We must ensure that the practice of multiculturalism in Australia is directed to the pursuit of the maintenance of those values that have made Australia the envy of most other nations and people: tolerance; a fair go; non-discrimination on the basis of race, ethnicity, gender, religion; the opportunity to fulfil one's potential; freedom from oppressive or undue government interference; and to provide security and hope for a better future for our families and their families.

The truly endearing quality of Australia to all Australians, but especially to immigrants, is our liberal political traditions which enable individuals to live their lives in freedom and with choice, without fear or government interference.
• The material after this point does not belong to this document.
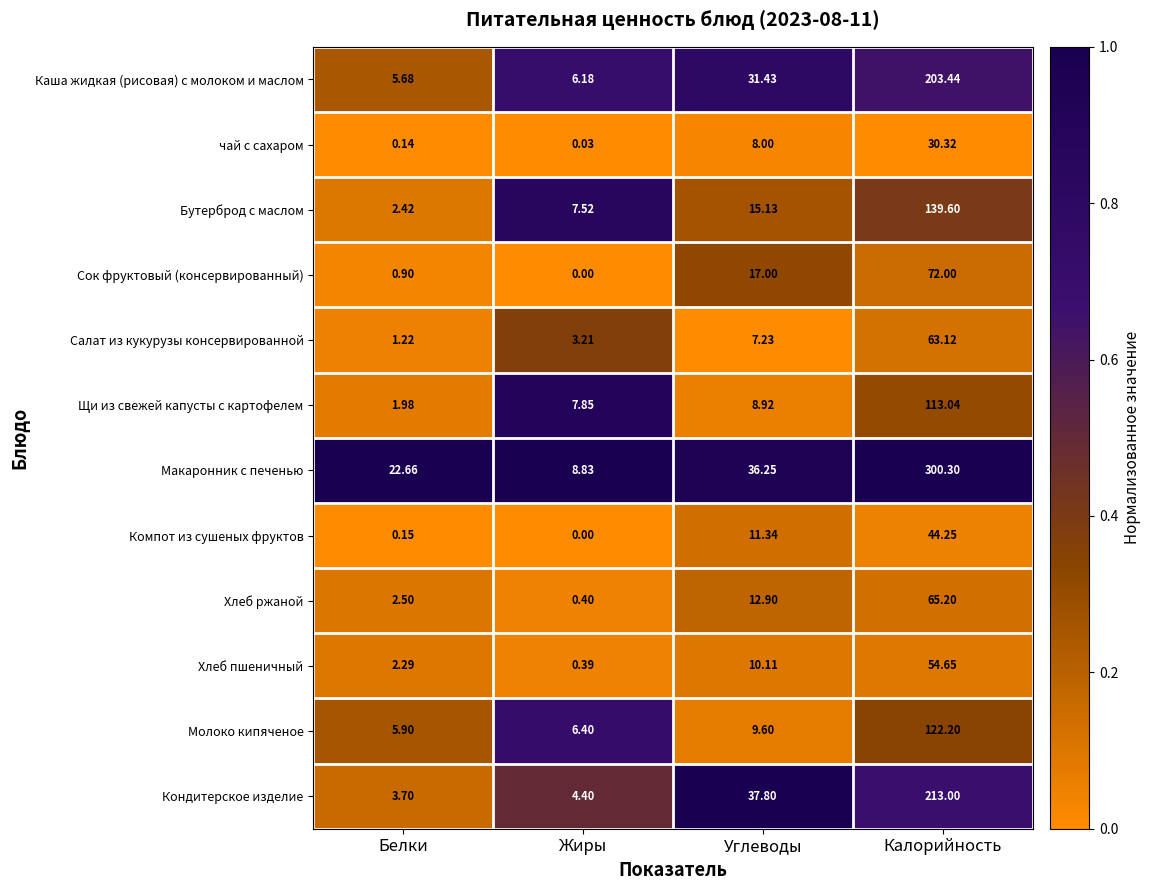

Between Жиры and Калорийность, which series saw the biggest shift?

Макаронник с печенью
So, in conclusion, what of multiculturalism and the Australian identity.

Surely there can be no doubt that Australia is a richly culturally diverse nation, and that a major contribution to this has been the encouragement by successive governments over the past half century to newcomers to Australia to participate fully in the life of their new nation, respecting the values and the institutions of their new nation whilst at the same time leavening those values and institutions with some of the attitudes and practices of their countries of origin, and by preserving, celebrating, and disseminating the values and traditions of their homelands.

Unquestionably, therefore, multiculturalism in this sense has had a defining impact on the Australian identity. Thus this has not been just since the term multiculturalism became the vogue word in the 1970s. It has been the case ever since European settlement commenced in 1788.
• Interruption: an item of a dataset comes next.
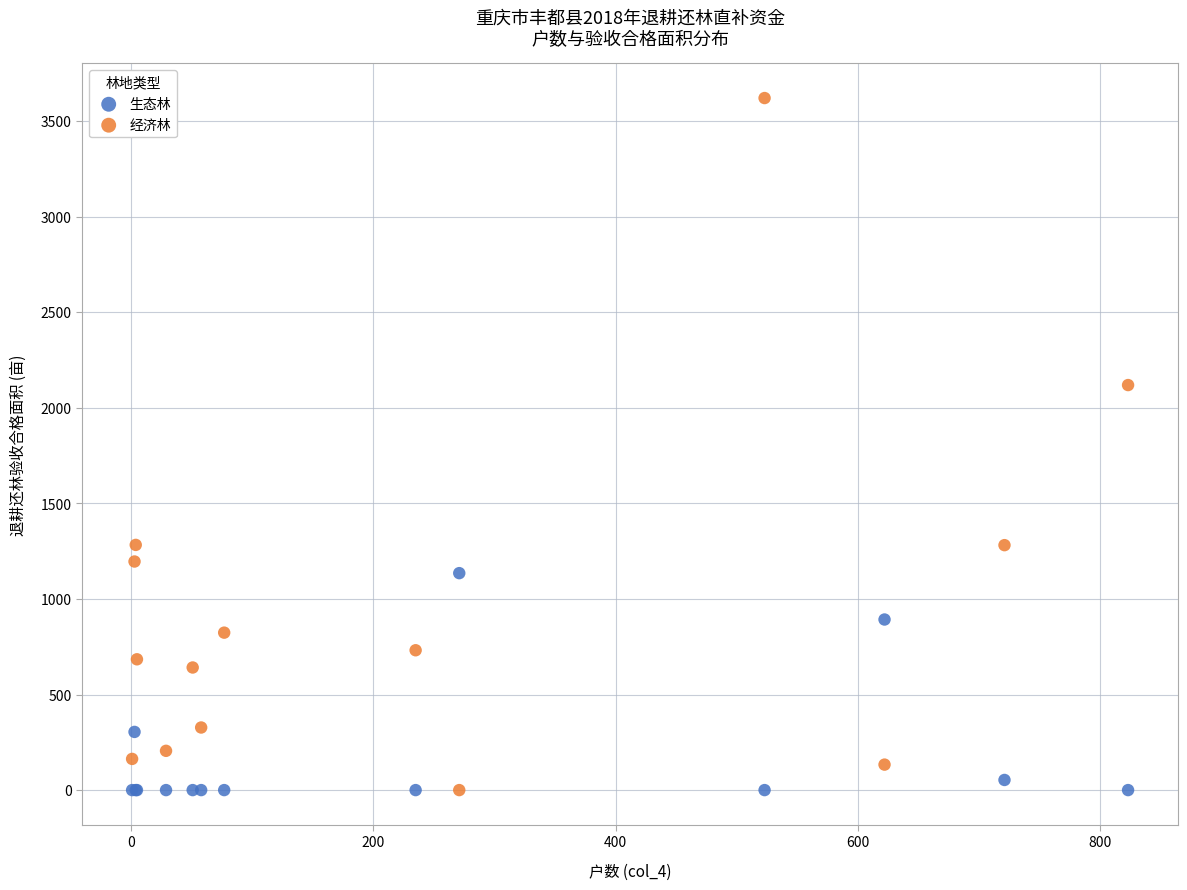

Across all series, what Y value is closest to 1810?

2118.7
The former Australian Institute of Multicultural Affairs, established by the Coalition Government of Malcolm Fraser in 1979, but regrettably abolished by the existing Government in the mid-1980s, defined multiculturalism as follows:

Multiculturalism recognises the ethnic, cultural and linguistic diversity of Australian society and actively pursues equality of opportunity for all Australians to participate in the life of the nation and the right to maintain ethnic and cultural heritages within the law and the political framework.

It is clear from this concept of multiculturalism, with which I agree, that multiculturalism and an evolving national identity, I stress the word "evolving", can go hand in hand. It not only recognises the legitimacy of cultural diversity. It also welcomes the enriching role it can play within an overall unifying commitment to Australia and to shared common values. One Australia, many cultures. At the same time, it encompasses the "cement'" or "glue" of our basic institutional framework, including in particular our common language.

It is perhaps more difficult to be definitive as to whether, in Australia, with its history of progressive social policy and egalitarianism, multiculturalism is, to use Stepan Kerkyasharian's phrase, "an expression or an agent of social change".

It is certainly true that we live in a world of often bewildering change, and of change at a bewildering pace. Sometimes the rate of change is too much for us, and we get confused and concerned and insecure. In recent years we have seen a major resurgence in support for Anzac Day and its national significance for a growing number of Australians, particularly the young, and regardless of their origins. It may well be that this resurgence owes much to our fear of losing our national identity in the face of such rapid, and often unpredictable, cultural and other changes that so impact on all our lives.

The challenge for us is to build on the past, to nurture and cherish the best elements of the past, evolved, heritages and to use them as a base for incorporation in a new emerging identity that has equal regard and relevance for all Australians. In doing so we must take care to ensure that our encouragement of cultural diversity, in its full sense, is not achieved at the expense of shared values.